### Data for this task
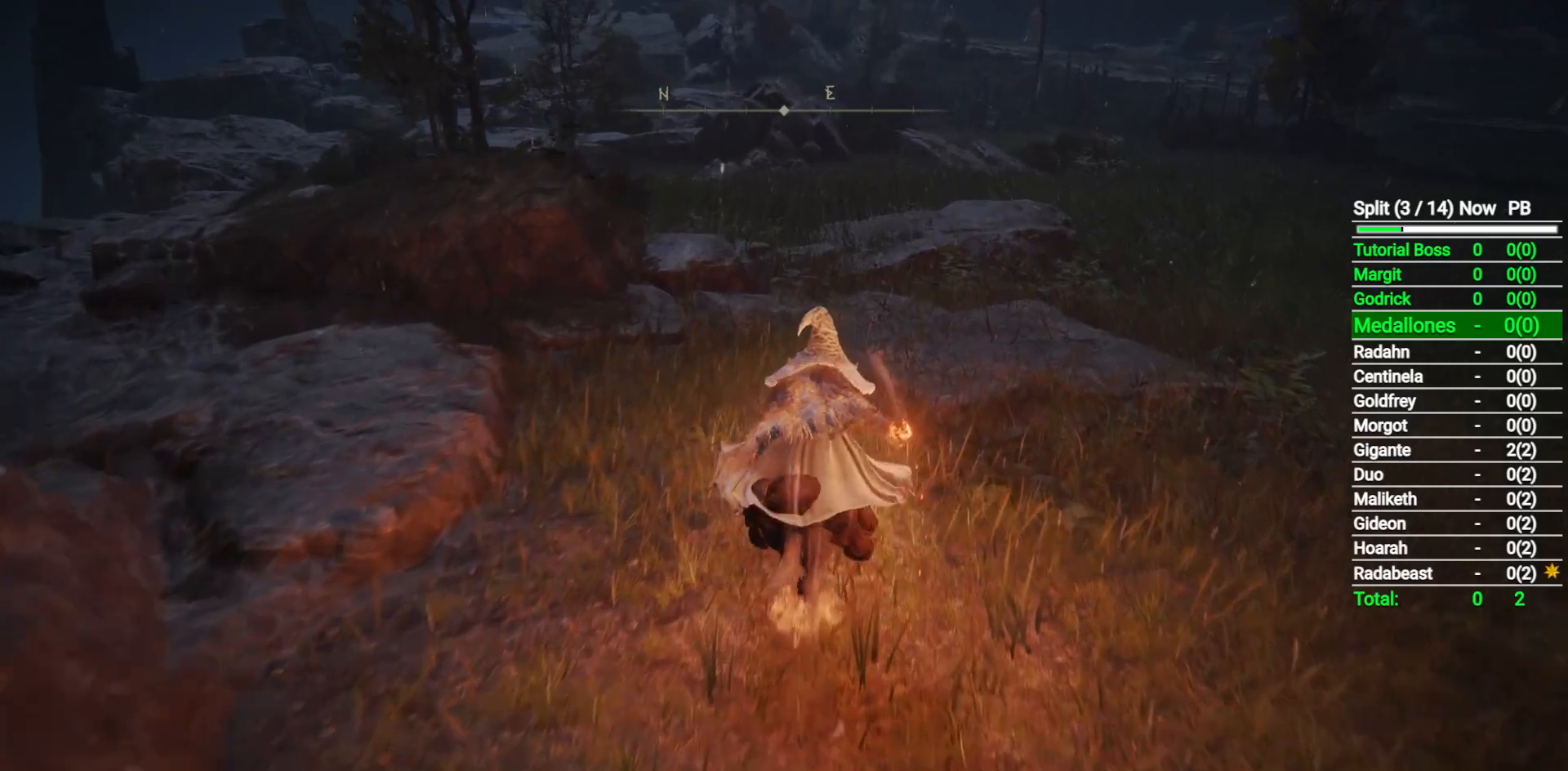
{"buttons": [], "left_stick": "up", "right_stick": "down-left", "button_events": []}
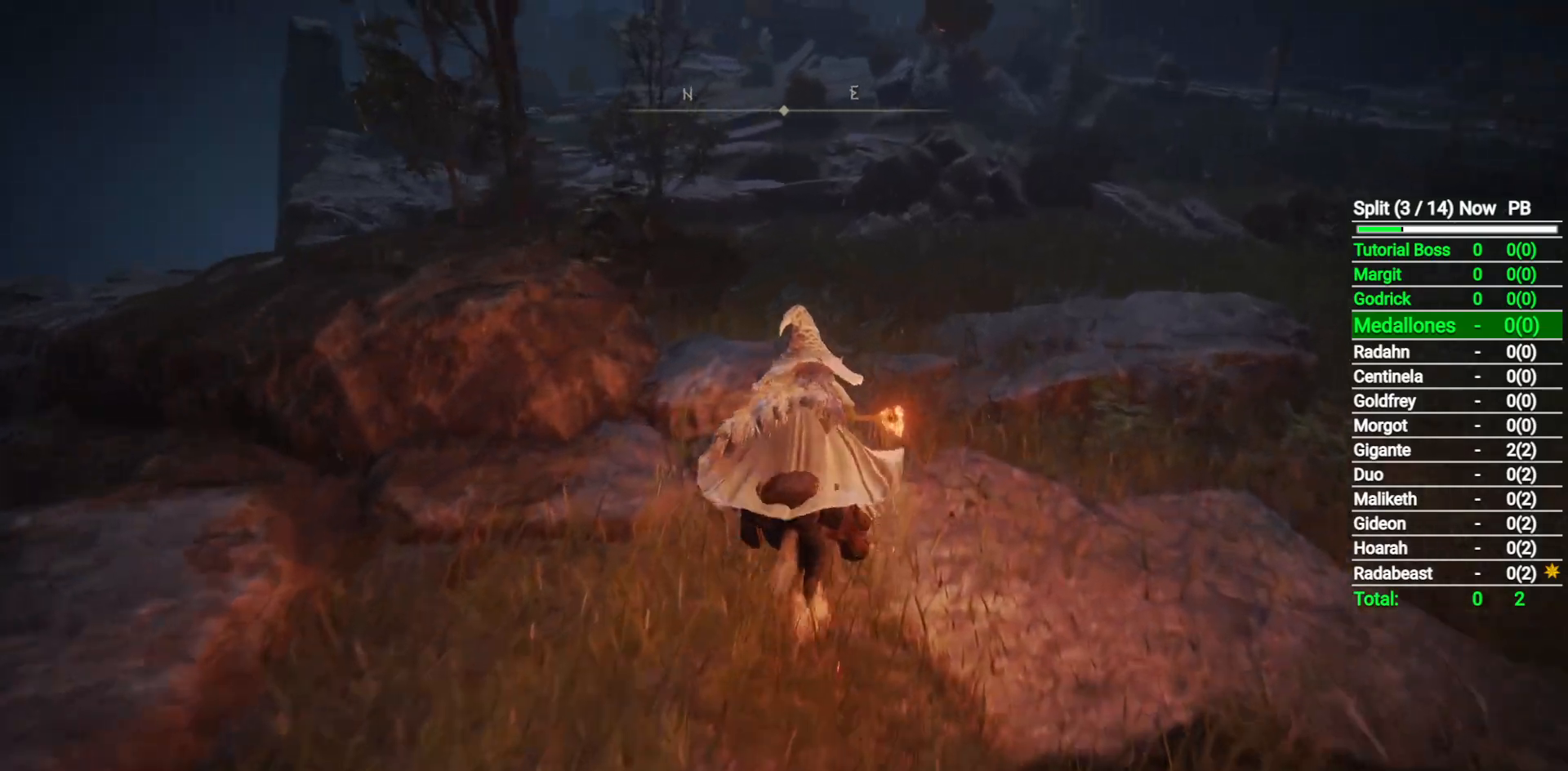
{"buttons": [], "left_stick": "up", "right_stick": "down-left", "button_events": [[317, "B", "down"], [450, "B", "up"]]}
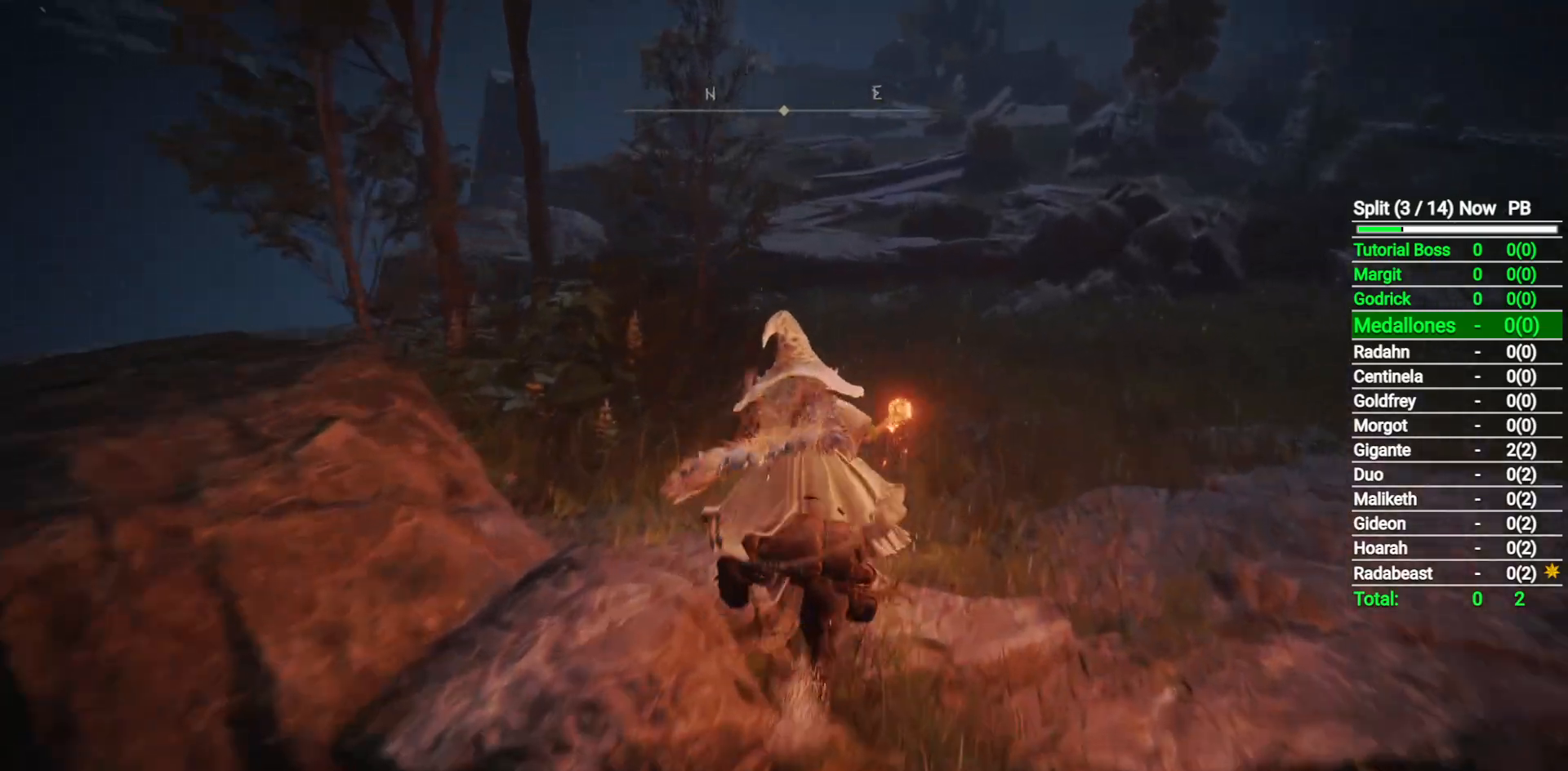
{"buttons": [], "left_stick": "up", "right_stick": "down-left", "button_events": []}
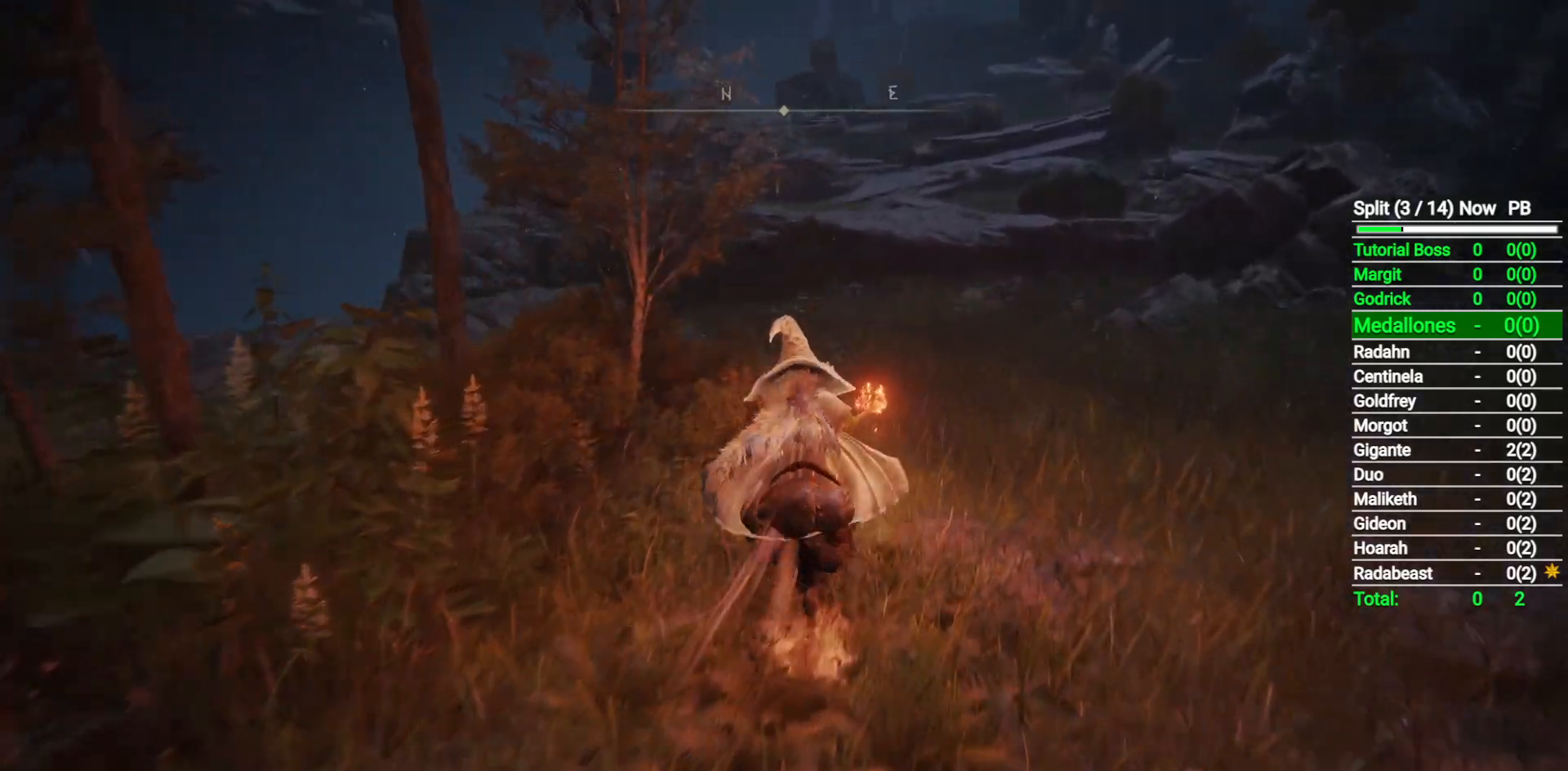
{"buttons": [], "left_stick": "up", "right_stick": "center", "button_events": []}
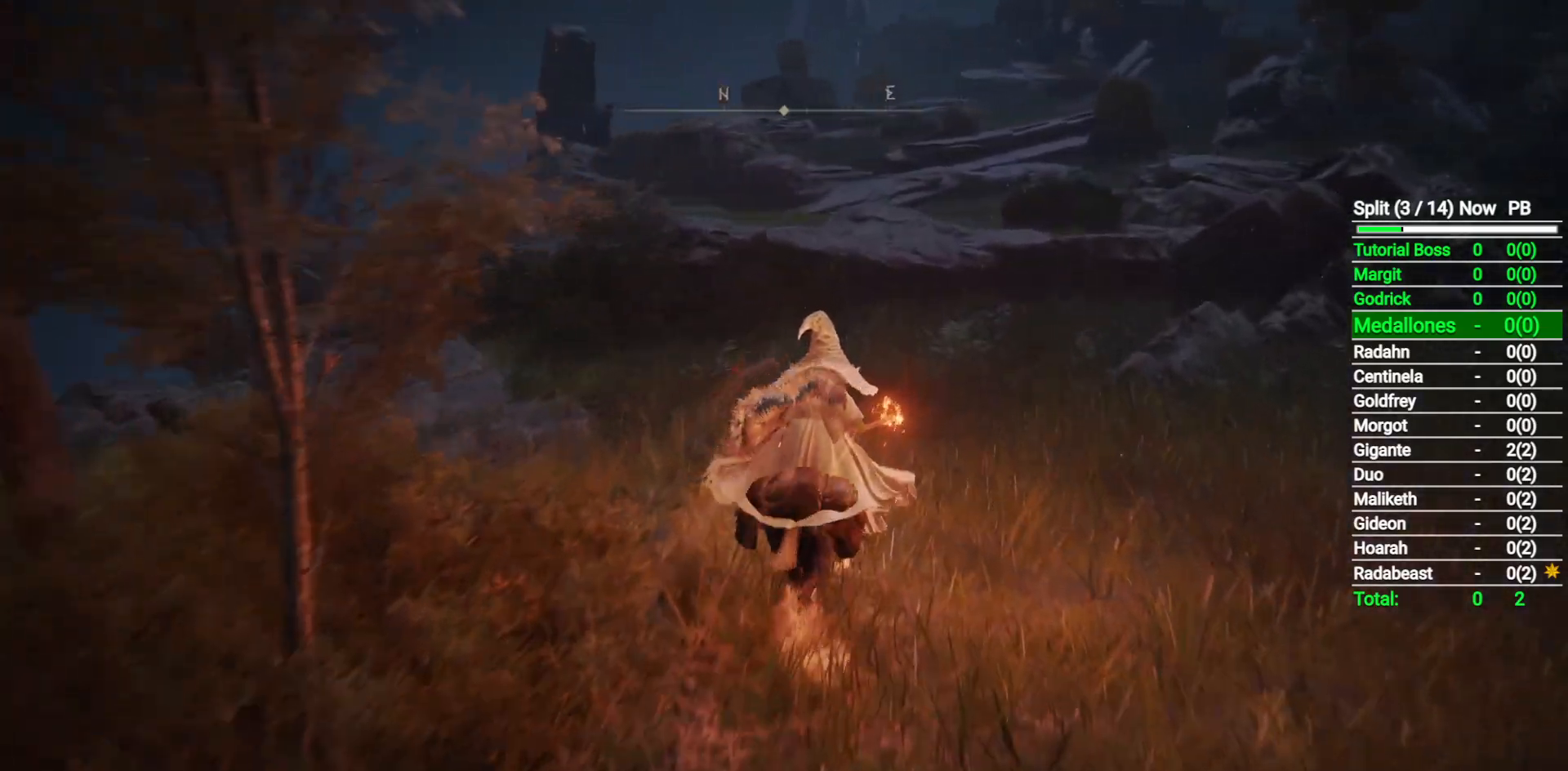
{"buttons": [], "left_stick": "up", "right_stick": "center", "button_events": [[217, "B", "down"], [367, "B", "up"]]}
######
◆ **What the exercise asks**: Copy the entries exactly. Leave out the images.

◆ **Exercise output**:
{"buttons": [], "left_stick": "up", "right_stick": "down-left", "button_events": []}
{"buttons": [], "left_stick": "up", "right_stick": "down-left", "button_events": [[317, "B", "down"], [450, "B", "up"]]}
{"buttons": [], "left_stick": "up", "right_stick": "down-left", "button_events": []}
{"buttons": [], "left_stick": "up", "right_stick": "center", "button_events": []}
{"buttons": [], "left_stick": "up", "right_stick": "center", "button_events": [[217, "B", "down"], [367, "B", "up"]]}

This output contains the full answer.